## What this task involves
From the entries below, output the line with "mug: present [925,464,969,511]" and each following line up to and including the line with "framed print: none [74,157,188,224]", exactly as written.
※ ※ ※
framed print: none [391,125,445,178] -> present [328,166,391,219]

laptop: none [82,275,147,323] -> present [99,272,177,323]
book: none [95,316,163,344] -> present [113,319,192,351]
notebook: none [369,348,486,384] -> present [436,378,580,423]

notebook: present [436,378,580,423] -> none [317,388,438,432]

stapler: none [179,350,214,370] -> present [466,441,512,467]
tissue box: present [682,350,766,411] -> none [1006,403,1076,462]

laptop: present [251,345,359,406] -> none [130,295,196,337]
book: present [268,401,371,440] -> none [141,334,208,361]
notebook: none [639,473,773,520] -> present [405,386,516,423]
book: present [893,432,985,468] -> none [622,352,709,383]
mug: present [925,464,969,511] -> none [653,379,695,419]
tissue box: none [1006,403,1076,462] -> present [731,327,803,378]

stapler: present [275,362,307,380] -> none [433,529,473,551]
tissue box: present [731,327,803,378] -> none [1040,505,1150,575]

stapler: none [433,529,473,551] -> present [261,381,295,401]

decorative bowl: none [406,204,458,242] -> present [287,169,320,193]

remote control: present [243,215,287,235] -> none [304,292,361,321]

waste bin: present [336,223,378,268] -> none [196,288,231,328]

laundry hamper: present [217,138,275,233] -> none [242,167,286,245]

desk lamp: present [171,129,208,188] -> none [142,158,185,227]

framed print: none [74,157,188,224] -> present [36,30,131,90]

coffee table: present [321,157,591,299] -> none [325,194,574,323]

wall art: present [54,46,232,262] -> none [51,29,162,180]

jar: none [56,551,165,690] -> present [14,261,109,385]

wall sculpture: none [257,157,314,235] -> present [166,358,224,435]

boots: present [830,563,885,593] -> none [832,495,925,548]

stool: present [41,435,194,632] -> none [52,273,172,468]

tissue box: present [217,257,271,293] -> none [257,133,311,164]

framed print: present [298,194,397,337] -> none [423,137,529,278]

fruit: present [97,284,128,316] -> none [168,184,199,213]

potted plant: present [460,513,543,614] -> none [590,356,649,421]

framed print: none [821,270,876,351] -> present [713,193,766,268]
※ ※ ※
## Answer space
mug: present [925,464,969,511] -> none [653,379,695,419]
tissue box: none [1006,403,1076,462] -> present [731,327,803,378]

stapler: present [275,362,307,380] -> none [433,529,473,551]
tissue box: present [731,327,803,378] -> none [1040,505,1150,575]

stapler: none [433,529,473,551] -> present [261,381,295,401]

decorative bowl: none [406,204,458,242] -> present [287,169,320,193]

remote control: present [243,215,287,235] -> none [304,292,361,321]

waste bin: present [336,223,378,268] -> none [196,288,231,328]

laundry hamper: present [217,138,275,233] -> none [242,167,286,245]

desk lamp: present [171,129,208,188] -> none [142,158,185,227]

framed print: none [74,157,188,224] -> present [36,30,131,90]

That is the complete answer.